Required actions =
- a) Answer these questions using the Khan Shaykhun extract:
(i) What did The Guardian find inside the warehouses near the scene?
(ii) On what date was Noam Chomsky interviewed on Democracy Now?
(iii) In what year did John Pilger say the Syrian government had destroyed its chemical arsenal?
- b) Name every news outlet or program that appears in the Khan Shaykhun extract.
- c) Write a continuation of the Khan Shaykhun extract, starting after its last sentence.

Extract =
The Guardian visited Khan Shaykhun (also known as Khan Sheikhun) in the aftermath of the attack. It established that there had been no weapons depot near the scene of the contamination. Surrounding warehouses were abandoned. Birdseed and a volleyball net were all that existed inside. None had been attacked in recent months. The contamination came from a hole in the road from where the remains of a projectile protruded.

But eight days after the Khan Shaykhun attack, John Pilger, once famous for exposing propaganda and lies, was interviewed on the website Consortium News. He praised Postol as “the distinguished MIT professor”, suggested that the Syrian government could not have carried out the attack – as he claimed it had destroyed its chemical arsenal in 2014 – and maintained that jihadists in Khan Shaykhun “have been playing with nerve gases and sarin … for some years now. There’s no doubt about that.” Despite many claims to the contrary, I have found no credible evidence that Syrian jihadists have access to sarin.

Then, on April 26, Noam Chomsky, interviewed on Democracy Now, claimed that Theodore Postol, whom he called “a highly regarded strategic analyst and intelligence analyst”, had produced a “devastating critique” of a White House report which maintained that the Syrian government was responsible. Although Chomsky accepted that a chemical attack had taken place and said it was plausible that the Syrian government could have carried it out, this interview helped trigger a frenzy of online commentary endorsing Postol’s hypotheses and dismissing the possibility that the Assad government could have been responsible. The atmosphere became toxic: when I challenged Postol’s claims, people accused me of being an Isis sympathiser, a paedophile being blackmailed by the government, and a Mossad agent. But the madness had only just begun.

Source material =
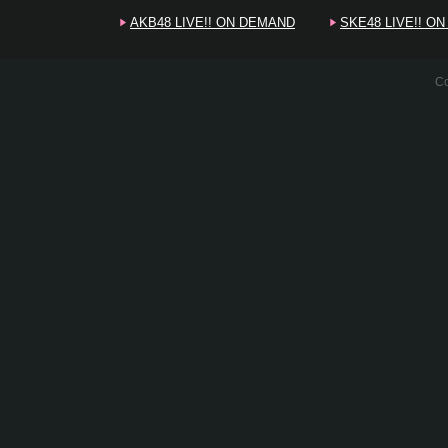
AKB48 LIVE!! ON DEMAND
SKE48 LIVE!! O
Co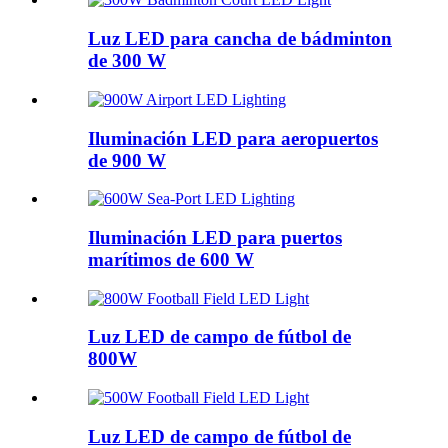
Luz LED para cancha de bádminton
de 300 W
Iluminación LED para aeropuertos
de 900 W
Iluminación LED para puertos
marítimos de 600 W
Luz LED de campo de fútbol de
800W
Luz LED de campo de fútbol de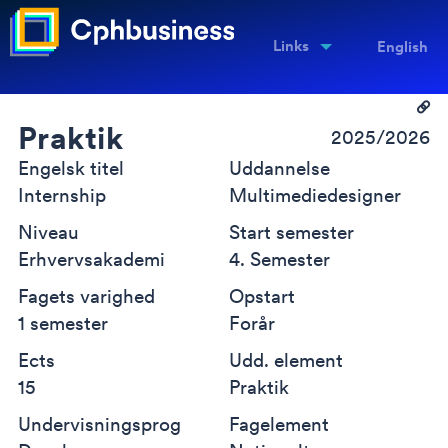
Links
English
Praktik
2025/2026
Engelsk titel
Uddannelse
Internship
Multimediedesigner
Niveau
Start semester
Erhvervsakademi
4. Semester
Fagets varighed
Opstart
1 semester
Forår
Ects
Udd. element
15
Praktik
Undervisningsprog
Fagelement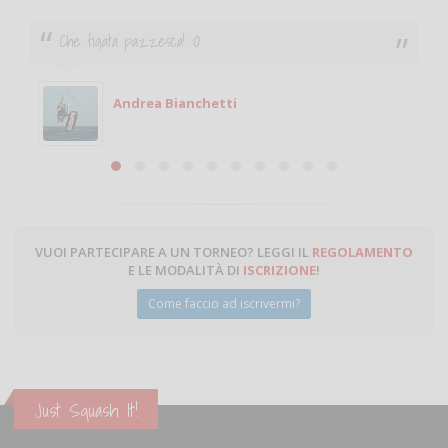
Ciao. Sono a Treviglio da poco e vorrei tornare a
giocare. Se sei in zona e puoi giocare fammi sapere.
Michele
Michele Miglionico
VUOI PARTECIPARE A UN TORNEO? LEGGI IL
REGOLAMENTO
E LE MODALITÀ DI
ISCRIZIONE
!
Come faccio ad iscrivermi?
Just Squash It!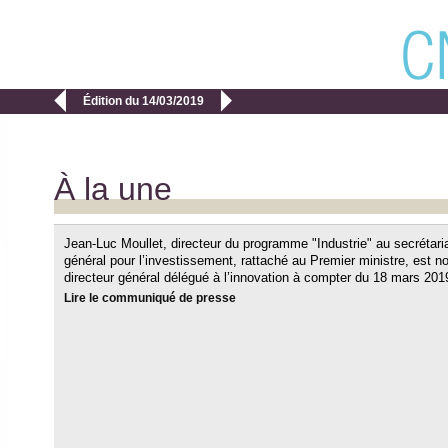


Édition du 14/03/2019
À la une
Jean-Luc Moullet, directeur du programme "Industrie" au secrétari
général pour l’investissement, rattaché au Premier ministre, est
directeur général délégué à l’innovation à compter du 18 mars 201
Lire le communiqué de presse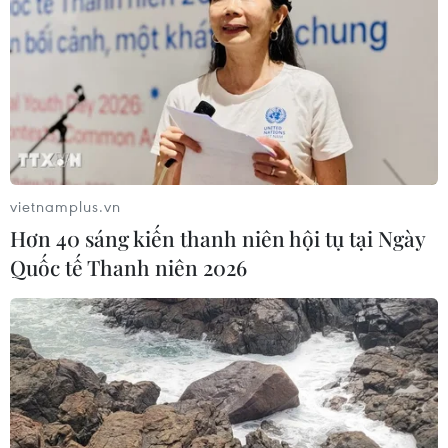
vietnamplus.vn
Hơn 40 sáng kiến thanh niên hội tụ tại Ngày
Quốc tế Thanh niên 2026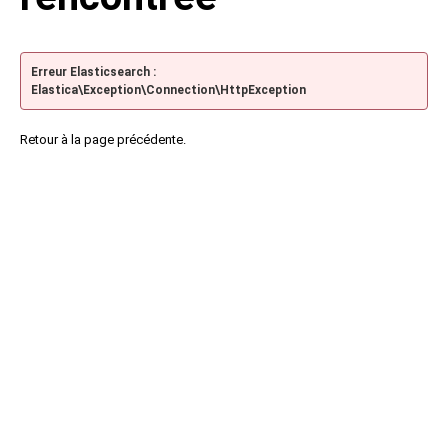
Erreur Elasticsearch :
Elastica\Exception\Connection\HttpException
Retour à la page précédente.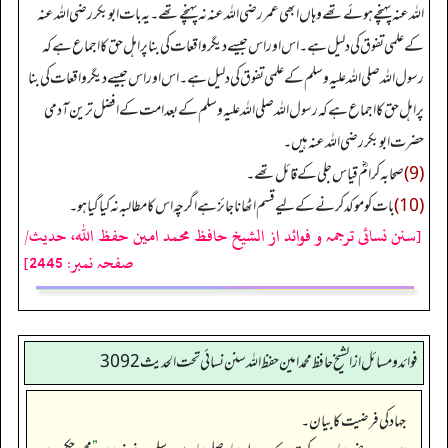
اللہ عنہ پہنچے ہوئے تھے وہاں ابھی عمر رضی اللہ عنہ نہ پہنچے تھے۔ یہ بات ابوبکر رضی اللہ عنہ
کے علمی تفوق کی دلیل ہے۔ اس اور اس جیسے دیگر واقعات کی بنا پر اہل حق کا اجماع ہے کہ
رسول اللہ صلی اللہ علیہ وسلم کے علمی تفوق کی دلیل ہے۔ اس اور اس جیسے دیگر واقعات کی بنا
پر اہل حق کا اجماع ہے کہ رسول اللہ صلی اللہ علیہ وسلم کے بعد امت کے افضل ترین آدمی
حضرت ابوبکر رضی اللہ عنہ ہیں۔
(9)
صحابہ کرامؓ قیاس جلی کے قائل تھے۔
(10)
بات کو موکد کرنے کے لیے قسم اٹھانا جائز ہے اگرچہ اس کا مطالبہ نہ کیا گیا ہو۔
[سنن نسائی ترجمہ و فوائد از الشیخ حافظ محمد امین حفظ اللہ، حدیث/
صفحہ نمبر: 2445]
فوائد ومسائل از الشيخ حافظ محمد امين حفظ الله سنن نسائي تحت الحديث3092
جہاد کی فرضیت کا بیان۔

Solved problems =
- a)
(i) Birdseed and a volleyball net.
(ii) April 26.
(iii) 2014.

- b) The Guardian, Consortium News, Democracy Now

- c)
In June, the famous investigative journalist Seymour Hersh published an article in the German paper Die Welt, based on information from a “senior adviser to the US intelligence community”, which maintained that there had been no sarin strike on Khan Shaykhun. Instead a meeting of jihadist leaders in “a two-storey cinder-block building” had been bombed by the Syrian air force with the support of the Russians and with Washington’s full knowledge. The fertilisers and disinfectants in the basement, he claimed, had caused the mass poisoning. (Again, this possibility was examined and discredited by the OPCW).

So which building was he talking about? I asked Hersh to give me its coordinates: the most basic evidence you would expect to support a claim of this nature. The Terraserver website provides satellite imagery that makes it possible to check for any changes to the buildings in Khan Shaykhun, from one day to the next. But when I challenged him to provide them, first he sent me links to claims made by Theodore Postol, then he told me that the images are not sufficiently “precise and reliable”. As every building is clearly visible, I find this claim hard to understand.

Scepticism of all official claims is essential, especially when they involve weapons of mass destruction, and especially when they are used as a pretext for military action – in this case Tomahawk missiles fired on Donald Trump’s orders from a US destroyer on April 7. We know from Iraq not to take any such claims on trust. But I also believe there is a difference between scepticism and denial. While in the fog of war, there will always be some doubt, as the OPCW’s report acknowledges, there is no evidence to support the alternative theories of what happened at Khan Shaykhun. Propaganda by one side does not justify propaganda by another.

In Vox last week, David Roberts suggested that America is facing “an epistemic crisis”, caused by the conservative rejection of all forms of expertise and knowledge. Politics in the US and elsewhere is now dominated by wild conspiracy theories and paranoia – the narrative platform from which fascism arises. This, as Roberts proposes, presents an urgent threat to democracy. If the scourges of Establishment propaganda promote groundless stories developed by the alt-right, we are in even deeper trouble than he suggests.